What the exercise asks: Copy out each line of the material exactly. Pictures do not belong in the copy.
※ ※ ※
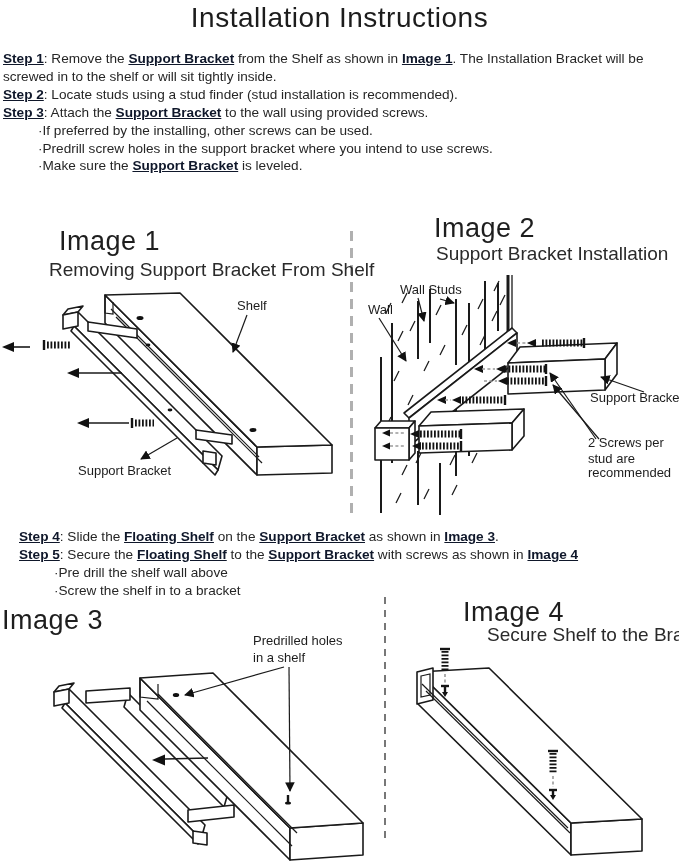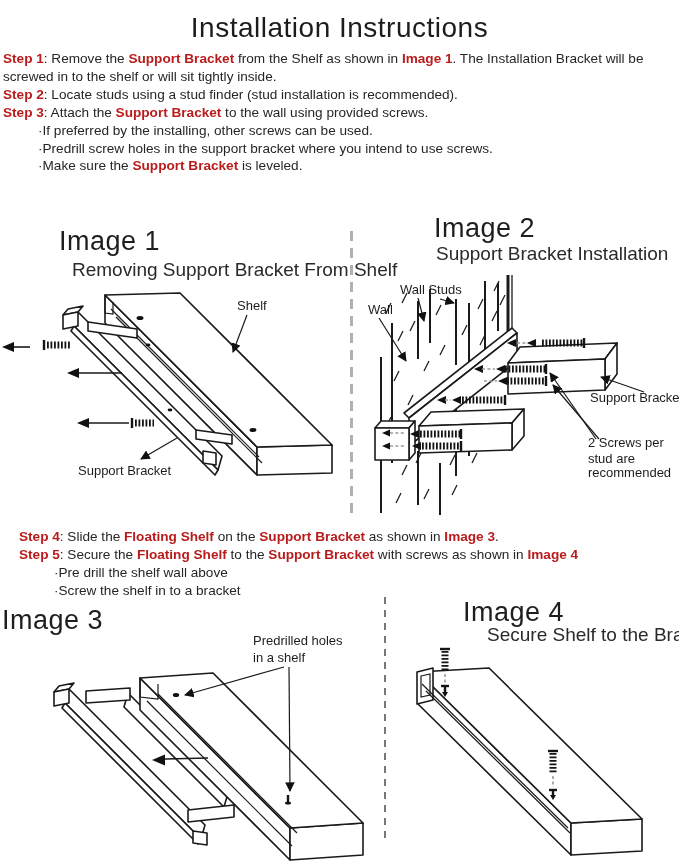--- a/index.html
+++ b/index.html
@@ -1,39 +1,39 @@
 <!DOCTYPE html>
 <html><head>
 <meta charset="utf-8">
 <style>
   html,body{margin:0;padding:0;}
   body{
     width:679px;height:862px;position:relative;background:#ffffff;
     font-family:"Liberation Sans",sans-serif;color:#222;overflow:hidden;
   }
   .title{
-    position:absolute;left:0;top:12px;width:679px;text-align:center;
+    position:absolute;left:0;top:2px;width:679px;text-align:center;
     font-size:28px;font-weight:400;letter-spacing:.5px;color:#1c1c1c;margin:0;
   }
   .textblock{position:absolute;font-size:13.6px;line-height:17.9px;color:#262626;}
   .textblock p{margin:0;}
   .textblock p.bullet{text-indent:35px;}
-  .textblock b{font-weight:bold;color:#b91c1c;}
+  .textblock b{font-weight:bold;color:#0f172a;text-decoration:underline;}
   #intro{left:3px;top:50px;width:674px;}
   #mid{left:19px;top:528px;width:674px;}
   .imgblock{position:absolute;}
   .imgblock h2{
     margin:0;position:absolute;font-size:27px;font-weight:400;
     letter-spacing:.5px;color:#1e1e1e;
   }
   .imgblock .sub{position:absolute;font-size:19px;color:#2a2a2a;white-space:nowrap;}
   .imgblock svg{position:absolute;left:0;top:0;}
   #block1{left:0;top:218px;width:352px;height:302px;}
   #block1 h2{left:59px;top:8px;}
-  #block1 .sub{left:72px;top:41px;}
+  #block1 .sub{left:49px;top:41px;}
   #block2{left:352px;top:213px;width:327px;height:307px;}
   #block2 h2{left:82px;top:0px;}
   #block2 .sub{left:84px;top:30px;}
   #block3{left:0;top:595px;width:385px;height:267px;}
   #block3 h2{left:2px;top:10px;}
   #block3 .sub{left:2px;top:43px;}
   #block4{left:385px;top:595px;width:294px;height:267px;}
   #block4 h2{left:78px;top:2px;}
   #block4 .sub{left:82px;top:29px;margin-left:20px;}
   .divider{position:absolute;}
※ ※ ※
Exercise output:
--- a/index.html
+++ b/index.html
@@ -1,39 +1,39 @@
 <!DOCTYPE html>
 <html><head>
 <meta charset="utf-8">
 <style>
   html,body{margin:0;padding:0;}
   body{
     width:679px;height:862px;position:relative;background:#ffffff;
     font-family:"Liberation Sans",sans-serif;color:#222;overflow:hidden;
   }
   .title{
-    position:absolute;left:0;top:12px;width:679px;text-align:center;
+    position:absolute;left:0;top:2px;width:679px;text-align:center;
     font-size:28px;font-weight:400;letter-spacing:.5px;color:#1c1c1c;margin:0;
   }
   .textblock{position:absolute;font-size:13.6px;line-height:17.9px;color:#262626;}
   .textblock p{margin:0;}
   .textblock p.bullet{text-indent:35px;}
-  .textblock b{font-weight:bold;color:#b91c1c;}
+  .textblock b{font-weight:bold;color:#0f172a;text-decoration:underline;}
   #intro{left:3px;top:50px;width:674px;}
   #mid{left:19px;top:528px;width:674px;}
   .imgblock{position:absolute;}
   .imgblock h2{
     margin:0;position:absolute;font-size:27px;font-weight:400;
     letter-spacing:.5px;color:#1e1e1e;
   }
   .imgblock .sub{position:absolute;font-size:19px;color:#2a2a2a;white-space:nowrap;}
   .imgblock svg{position:absolute;left:0;top:0;}
   #block1{left:0;top:218px;width:352px;height:302px;}
   #block1 h2{left:59px;top:8px;}
-  #block1 .sub{left:72px;top:41px;}
+  #block1 .sub{left:49px;top:41px;}
   #block2{left:352px;top:213px;width:327px;height:307px;}
   #block2 h2{left:82px;top:0px;}
   #block2 .sub{left:84px;top:30px;}
   #block3{left:0;top:595px;width:385px;height:267px;}
   #block3 h2{left:2px;top:10px;}
   #block3 .sub{left:2px;top:43px;}
   #block4{left:385px;top:595px;width:294px;height:267px;}
   #block4 h2{left:78px;top:2px;}
   #block4 .sub{left:82px;top:29px;margin-left:20px;}
   .divider{position:absolute;}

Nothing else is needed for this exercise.